We disagree. Respondent relies on the amendments introduced in the 1997 Rules on Civil
Procedure ("1997 Rules"), but ignores equally relevant provisions thereof, as well as the clear
intendment of the pre-1997 Rules. True, Section 6, Rule 16 of the 1997 Rules,11 specifically
provides that a preliminary hearing on the affirmative defenses may be allowed only when no
motion to dismiss has been filed. Section 6, however, must be viewed in the light of Section 3 of
the same Rule,12 which requires courts to resolve a motion to dismiss and prohibits them from
deferring its resolution on the ground of indubitability. Clearly then, Section 6 disallows a
preliminary hearing of affirmative defenses once a motion to dismiss has been filed because such
defense should have already been resolved. In the present case, however, the trial court did not
categorically resolve petitioners Motion to Dismiss, but merely deferred resolution thereof.13
Indeed, the present Rules are consistent with Section 5, Rule 16 of the pre-1997 Rules of Court,
because both presuppose that no motion to dismiss had been filed; or in the case of the pre-1997
Rules, if one has been filed, it has not been unconditionally denied.14 Hence, the ground invoked
may still be pleaded as an affirmative defense even if the defendants Motion to Dismiss has
been filed but not definitely resolved, or if it has been deferred as it could be under the pre-1997
Rules.15
Denial of the Motion for a Preliminary Hearing Was a Grave Abuse of Discretion
The more crucial question that we must settle here is whether the trial court committed grave
abuse of discretion when it denied petitioners Motion for a Preliminary Hearing on their
affirmative defense of lack of cause of action. Undeniably, a preliminary hearing is not
mandatory, but subject to the discretion of the trial court.16 In the light of the circumstances in

this case, though, we find that the lower court committed grave abuse of discretion in refusing to
grant the Motion.
We note that the trial court deferred the resolution of petitioners Motion to Dismiss because of a
single issue. It was apparently unsure whether the charter party that the bill of lading referred to
was indeed the Baltimore Berth Grain Charter Party submitted by petitioners.1wphi1
Considering that there was only one question, which may even be deemed to be the very
touchstone of the whole case, the trial court had no cogent reason to deny the Motion for
Preliminary Hearing. Indeed, it committed grave abuse of discretion when it denied a
preliminary hearing on a simple issue of fact that could have possibly settled the entire case.
Verily, where a preliminary hearing appears to suffice, there is no reason to go on to trial. One
reason why dockets of trial courts are clogged is the unreasonable refusal to use a process or
procedure, like a motion to dismiss, which is designed to abbreviate the resolution of a case.
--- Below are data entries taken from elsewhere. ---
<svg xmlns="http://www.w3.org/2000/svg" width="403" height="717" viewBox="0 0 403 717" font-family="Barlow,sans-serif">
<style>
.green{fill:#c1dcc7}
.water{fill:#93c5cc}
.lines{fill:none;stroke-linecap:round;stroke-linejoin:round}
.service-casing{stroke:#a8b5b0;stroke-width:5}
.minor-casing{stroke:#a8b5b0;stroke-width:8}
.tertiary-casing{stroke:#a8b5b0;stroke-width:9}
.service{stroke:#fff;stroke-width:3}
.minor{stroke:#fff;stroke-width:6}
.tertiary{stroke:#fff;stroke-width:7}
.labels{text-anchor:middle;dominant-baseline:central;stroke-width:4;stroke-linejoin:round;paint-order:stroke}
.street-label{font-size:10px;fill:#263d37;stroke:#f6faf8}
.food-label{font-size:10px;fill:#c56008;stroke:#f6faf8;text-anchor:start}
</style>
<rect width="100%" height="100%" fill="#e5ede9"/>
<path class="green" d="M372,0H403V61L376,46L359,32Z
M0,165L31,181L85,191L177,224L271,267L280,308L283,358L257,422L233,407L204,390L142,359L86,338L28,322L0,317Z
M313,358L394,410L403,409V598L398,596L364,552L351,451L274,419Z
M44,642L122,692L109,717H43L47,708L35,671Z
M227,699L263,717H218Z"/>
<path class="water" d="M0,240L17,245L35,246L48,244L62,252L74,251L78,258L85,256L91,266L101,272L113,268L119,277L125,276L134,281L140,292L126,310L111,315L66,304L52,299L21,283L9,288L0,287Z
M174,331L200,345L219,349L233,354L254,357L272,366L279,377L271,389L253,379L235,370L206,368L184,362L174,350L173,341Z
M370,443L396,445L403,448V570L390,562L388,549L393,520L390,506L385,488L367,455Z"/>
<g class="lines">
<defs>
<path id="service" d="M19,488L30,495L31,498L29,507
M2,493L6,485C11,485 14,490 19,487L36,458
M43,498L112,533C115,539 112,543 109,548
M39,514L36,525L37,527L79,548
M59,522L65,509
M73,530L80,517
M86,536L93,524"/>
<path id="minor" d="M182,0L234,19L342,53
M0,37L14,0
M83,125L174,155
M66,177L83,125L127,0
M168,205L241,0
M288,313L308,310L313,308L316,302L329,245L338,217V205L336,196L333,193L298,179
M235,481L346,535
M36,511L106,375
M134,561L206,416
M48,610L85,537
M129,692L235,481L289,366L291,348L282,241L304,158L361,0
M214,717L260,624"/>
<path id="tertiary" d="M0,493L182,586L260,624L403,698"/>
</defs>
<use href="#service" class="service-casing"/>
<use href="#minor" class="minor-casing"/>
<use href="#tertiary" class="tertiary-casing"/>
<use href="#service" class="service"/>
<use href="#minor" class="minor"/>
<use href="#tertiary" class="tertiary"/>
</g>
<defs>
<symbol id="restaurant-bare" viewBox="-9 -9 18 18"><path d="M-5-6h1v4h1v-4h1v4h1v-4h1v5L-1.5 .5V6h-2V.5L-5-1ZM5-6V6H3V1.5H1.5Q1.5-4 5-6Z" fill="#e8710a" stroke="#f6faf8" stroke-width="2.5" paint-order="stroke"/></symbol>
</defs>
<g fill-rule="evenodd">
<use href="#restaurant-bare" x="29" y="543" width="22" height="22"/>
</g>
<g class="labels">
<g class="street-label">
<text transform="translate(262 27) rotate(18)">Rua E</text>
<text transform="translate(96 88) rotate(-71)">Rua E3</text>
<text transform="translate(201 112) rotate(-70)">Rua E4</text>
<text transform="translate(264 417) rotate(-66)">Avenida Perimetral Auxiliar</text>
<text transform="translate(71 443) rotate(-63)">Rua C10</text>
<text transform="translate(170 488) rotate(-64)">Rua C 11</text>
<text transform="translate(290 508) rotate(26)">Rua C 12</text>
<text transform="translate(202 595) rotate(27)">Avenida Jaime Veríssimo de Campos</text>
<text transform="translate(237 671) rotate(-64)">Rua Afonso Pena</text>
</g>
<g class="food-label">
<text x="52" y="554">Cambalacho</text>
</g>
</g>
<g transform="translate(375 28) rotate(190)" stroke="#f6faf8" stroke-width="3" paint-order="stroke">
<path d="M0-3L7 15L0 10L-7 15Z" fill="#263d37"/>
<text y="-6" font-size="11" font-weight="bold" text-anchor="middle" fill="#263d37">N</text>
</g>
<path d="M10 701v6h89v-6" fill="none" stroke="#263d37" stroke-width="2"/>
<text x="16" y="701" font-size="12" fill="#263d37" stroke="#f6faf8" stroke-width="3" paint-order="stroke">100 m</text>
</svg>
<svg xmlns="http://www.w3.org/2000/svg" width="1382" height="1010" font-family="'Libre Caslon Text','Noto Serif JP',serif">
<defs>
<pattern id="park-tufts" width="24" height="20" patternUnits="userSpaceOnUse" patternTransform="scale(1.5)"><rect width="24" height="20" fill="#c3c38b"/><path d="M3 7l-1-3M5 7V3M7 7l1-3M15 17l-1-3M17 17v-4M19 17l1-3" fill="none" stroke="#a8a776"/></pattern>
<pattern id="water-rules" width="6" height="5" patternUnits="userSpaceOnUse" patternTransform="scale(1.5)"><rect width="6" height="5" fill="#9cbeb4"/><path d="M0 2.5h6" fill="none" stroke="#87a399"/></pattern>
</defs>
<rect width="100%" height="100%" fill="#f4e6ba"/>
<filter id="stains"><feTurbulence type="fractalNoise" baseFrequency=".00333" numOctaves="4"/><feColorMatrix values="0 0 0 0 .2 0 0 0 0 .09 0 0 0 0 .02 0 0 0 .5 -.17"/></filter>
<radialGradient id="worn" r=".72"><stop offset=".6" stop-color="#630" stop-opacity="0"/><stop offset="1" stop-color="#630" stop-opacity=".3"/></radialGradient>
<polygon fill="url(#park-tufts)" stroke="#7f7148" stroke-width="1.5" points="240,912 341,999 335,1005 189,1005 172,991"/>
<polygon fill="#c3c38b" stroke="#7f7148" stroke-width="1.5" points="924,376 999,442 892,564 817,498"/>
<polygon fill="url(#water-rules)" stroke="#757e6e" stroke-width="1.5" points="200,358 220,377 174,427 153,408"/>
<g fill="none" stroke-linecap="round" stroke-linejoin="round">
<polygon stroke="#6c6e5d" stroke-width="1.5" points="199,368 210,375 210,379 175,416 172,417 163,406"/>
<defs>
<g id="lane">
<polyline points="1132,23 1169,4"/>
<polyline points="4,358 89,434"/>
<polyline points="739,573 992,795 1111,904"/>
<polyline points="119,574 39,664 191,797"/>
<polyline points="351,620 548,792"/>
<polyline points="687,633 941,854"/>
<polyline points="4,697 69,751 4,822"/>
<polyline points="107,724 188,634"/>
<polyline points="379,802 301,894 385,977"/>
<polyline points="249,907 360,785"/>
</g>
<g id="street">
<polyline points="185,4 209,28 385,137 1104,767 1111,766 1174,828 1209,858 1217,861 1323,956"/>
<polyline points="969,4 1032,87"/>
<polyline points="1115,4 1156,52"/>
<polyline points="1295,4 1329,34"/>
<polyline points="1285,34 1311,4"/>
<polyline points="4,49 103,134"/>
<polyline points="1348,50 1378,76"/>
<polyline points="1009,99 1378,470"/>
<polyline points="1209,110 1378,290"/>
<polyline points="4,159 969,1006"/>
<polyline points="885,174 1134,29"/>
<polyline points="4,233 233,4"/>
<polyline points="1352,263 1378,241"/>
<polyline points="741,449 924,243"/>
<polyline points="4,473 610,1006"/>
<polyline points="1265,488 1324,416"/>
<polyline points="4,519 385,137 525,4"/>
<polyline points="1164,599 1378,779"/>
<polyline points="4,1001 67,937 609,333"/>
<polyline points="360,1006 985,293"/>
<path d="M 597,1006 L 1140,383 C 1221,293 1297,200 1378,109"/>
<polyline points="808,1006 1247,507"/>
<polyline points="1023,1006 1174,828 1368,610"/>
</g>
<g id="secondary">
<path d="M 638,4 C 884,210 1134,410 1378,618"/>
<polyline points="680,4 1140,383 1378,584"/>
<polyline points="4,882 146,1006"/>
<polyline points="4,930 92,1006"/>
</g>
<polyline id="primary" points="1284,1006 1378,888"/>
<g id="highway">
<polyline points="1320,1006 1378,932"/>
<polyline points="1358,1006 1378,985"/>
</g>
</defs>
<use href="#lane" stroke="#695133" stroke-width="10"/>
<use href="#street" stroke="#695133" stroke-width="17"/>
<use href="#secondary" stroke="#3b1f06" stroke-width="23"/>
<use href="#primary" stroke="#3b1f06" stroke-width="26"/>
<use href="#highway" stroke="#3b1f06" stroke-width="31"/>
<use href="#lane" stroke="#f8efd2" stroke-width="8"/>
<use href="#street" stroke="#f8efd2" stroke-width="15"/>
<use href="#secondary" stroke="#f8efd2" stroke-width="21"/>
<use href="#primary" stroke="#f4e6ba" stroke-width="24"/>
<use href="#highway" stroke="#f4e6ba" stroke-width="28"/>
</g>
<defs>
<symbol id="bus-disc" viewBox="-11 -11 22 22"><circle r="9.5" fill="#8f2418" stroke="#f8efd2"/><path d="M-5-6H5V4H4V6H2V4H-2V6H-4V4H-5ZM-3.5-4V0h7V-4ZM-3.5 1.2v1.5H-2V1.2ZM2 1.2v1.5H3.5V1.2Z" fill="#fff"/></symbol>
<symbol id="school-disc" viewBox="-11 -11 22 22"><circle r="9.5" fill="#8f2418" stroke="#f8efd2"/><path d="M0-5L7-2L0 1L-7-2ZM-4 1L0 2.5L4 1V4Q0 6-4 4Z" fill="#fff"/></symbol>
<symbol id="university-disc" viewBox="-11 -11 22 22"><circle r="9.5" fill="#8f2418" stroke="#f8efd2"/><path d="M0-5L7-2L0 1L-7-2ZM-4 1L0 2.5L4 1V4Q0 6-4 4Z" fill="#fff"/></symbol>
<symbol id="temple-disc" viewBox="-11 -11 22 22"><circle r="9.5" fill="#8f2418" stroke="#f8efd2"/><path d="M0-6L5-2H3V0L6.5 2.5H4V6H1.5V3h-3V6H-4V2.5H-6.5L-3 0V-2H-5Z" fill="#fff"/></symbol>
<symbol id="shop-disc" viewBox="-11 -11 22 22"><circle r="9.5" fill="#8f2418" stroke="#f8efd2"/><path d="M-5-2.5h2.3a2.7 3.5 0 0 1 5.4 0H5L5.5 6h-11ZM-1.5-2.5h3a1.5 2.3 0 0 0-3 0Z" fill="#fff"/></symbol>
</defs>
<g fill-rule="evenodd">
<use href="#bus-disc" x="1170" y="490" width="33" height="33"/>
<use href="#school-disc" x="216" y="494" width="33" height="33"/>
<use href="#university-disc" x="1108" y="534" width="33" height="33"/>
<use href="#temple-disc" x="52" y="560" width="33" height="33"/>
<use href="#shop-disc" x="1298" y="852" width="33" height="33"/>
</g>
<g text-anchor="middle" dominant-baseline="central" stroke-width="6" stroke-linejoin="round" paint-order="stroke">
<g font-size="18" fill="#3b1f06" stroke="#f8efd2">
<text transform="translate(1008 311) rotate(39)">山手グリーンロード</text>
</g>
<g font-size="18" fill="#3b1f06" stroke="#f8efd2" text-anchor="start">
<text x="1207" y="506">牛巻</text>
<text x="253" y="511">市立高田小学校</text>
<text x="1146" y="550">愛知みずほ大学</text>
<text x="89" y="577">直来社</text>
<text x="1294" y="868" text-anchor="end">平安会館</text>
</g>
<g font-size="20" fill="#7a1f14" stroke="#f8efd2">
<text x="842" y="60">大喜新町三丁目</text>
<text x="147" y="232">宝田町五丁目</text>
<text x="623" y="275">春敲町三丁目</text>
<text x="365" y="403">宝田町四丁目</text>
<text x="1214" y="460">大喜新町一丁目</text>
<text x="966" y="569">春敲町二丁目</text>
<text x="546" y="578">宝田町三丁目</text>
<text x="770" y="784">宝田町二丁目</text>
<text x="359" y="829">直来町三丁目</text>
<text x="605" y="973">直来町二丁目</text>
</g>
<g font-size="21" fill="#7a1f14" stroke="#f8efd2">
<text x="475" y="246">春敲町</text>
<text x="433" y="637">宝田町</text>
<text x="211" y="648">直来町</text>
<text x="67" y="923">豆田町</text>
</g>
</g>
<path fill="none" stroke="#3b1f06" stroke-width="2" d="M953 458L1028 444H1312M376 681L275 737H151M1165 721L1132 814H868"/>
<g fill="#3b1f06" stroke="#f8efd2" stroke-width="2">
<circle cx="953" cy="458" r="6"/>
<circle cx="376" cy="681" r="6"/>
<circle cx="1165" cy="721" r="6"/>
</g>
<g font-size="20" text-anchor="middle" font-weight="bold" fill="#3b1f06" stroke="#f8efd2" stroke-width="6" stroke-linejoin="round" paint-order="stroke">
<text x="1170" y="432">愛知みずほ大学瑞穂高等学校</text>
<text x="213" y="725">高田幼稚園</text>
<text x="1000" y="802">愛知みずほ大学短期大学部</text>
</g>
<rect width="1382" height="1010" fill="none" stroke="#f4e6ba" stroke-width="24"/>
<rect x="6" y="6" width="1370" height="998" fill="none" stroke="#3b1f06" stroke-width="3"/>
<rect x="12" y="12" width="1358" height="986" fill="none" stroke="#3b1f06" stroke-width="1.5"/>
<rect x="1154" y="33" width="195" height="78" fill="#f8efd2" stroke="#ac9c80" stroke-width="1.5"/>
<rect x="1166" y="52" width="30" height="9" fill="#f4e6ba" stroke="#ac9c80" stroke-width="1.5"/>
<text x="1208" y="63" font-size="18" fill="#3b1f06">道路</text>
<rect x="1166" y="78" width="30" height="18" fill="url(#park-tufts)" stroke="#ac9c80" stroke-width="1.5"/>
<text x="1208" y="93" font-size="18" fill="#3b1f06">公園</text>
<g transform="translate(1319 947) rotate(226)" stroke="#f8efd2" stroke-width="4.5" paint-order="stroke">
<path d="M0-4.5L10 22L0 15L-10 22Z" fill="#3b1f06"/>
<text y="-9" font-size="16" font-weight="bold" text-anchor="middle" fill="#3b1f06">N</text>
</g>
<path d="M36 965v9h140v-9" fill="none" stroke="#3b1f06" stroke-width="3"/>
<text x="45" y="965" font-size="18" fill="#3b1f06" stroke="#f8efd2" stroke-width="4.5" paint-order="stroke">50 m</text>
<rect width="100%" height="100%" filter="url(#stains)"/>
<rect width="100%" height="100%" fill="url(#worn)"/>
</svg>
Second Issue: The Arbitration Clause
The CA also erred when it held that the arbitration clause was not binding on respondent. We
reiterate that the crux of this case is whether the trial court committed grave abuse of discretion
in denying the aforecited Motion. There was neither need nor reason to rule on the applicability
of the arbitration clause.
Be that as it may, we find the CAs reasoning on this point faulty. Citing Pan Malayan Insurance
Corporation v. CA,17 it ruled that the right of respondent insurance company as subrogee was not
based on the charter party or any other contract; rather, it accrued upon the payment of the
insurance claim by private respondent to the insured consignee. There was nothing in Pan
Malayan, however, that prohibited the applicability of the arbitration clause to the subrogee. That
case merely discussed, inter alia, the accrual of the right of subrogation and the legal basis
therefor.18 This issue is completely different from that of the consequences of such subrogation;
that is, the rights that the insurer acquires from the insured upon payment of the indemnity.
WHEREFORE, the Petition is GRANTED and the appealed Decision is hereby REVERSED.
The case is REMANDED to the trial court for preliminary hearing on petitioners affirmative
defense. No costs.
SO ORDERED.
Melo, (Chairman), Vitug, and Gonzaga-Reyes, JJ., concur.